With regard to phase 1, the EU Commission seems to have a preference for the CUP since “Compared to the other four methods described in the OECD TP Guidelines, the CUP is more direct and would, if applicable, provide for a more reliable approximation of a market-based outcome” (FTT, § 245). Whether this statement is consistent with OECD TP Guidelines is at least questionable given that OCED TP Guidelines do not indicate the existence of a hierarchy although OECD TP Guidelines state that traditional transaction methods are regarded as the most direct means of establishing arm’s length prices.

In line with the OECD Guidelines, the EU Commission seems inclined to accept profit split when the CUP or other methodologies are not available as “each party to a transaction makes valuable, unique contributions[…] the transactional profit split method is considered a more appropriate transfer pricing method” (Belgian Excess Profit Ruling Decision, § 39 [3]).

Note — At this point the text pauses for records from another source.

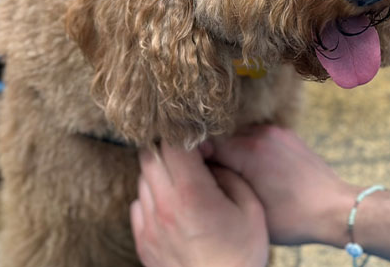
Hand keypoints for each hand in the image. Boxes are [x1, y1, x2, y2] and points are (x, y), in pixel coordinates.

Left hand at [130, 143, 268, 266]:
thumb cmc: (243, 254)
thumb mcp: (251, 208)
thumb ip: (229, 174)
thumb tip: (209, 157)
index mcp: (191, 193)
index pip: (172, 143)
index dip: (185, 134)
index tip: (199, 140)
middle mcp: (163, 206)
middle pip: (149, 156)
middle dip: (168, 149)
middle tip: (189, 157)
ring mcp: (149, 226)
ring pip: (142, 180)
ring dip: (160, 174)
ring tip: (184, 186)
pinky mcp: (143, 242)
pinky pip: (138, 205)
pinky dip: (153, 199)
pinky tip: (174, 209)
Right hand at [207, 125, 358, 246]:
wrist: (335, 209)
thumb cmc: (293, 218)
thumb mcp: (250, 209)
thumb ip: (223, 186)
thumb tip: (204, 173)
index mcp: (248, 150)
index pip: (207, 144)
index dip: (199, 160)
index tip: (197, 175)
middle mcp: (261, 134)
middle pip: (222, 138)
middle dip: (216, 156)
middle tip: (218, 178)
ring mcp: (276, 132)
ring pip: (240, 136)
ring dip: (235, 152)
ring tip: (239, 176)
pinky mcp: (287, 136)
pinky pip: (258, 138)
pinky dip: (252, 151)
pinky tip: (257, 171)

The use of profit split is also recommended in the recent working paper on tax rulings in light of its two-sided nature which leads to an allocation of “the overall profit to both parties of the transaction” and therefore triggers lower risk of deviating “from a market outcome” to the extent it is “applied consistently by all jurisdictions involved” (WP, § 20).

In its analysis of the profit split, the EU Commission seems to lose sight on its priority, i.e. whether the methodology applied by the taxpayer leads to a “reliable approximation of the market based outcome”. The EU Commission’s main concern is achieving the allocation of the “full amount of profits”. This seems to be their reassurance against possible BEPS cases (once again it confirms that EU Commission’s analysis is biased by BEPS cases in its State Aid analysis). Taking this reading to the extreme, one could wonder whether also global formulary apportionment – which does not necessarily achieve an allocation of the taxable profits in line with the arm’s length standard (or to use the EU Commissions’ language in line with the “market based outcome”) – would be a suitable approach from a State Aid point of view.  The problem is that making sure that everything gets taxed, does not mean you are making sure that everything gets taxed at arm’s length or that everything is taxed in line with “market based outcomes”.

Turning now to profit split again, it could therefore be said that – from the point of view of State Aid – the use of such methodology could be criticized as to whether it is the most appropriate method (or whether alternatively CUP should be used where available) and whether the profit split relies on the correct parameters. With regard to last point, the criticism could, for example, be raised if the methodology relies on meaningless or inconsistent application of the allocation key for the splitting of the profits between the parties involved. Considering the BEPS bias highlighted above, a higher risk of State of state exposure could arise in those cases in which profit split leads to an artificial allocation of profits to a State which does not tax the profits so allocated (because the allocation is not at arm’s length).

 

[1] Mario Tenore, LL.M. Senior Associate at Maisto e Associati. This paper was presented at the 7th International Tax Retreat, “Post-BEPS Strategies. OECD TP Guidance on Profit Split/BEPS Multilateral Convention and PE”, organized on May 12-13, 2017 in Cernobbio (Italy).

[2] COMMISSION DECISION of 21.10.2015 ON STATE AID SA.38375 (2014/C ex 2014/NN) which Luxembourg granted to Fiat.

[3] COMMISSION Decision of 11.1.2016 ON THE EXCESS PROFIT EXEMPTION STATE AID SCHEME SA.37667 (2015/C) (ex 2015/NN) implemented by Belgium.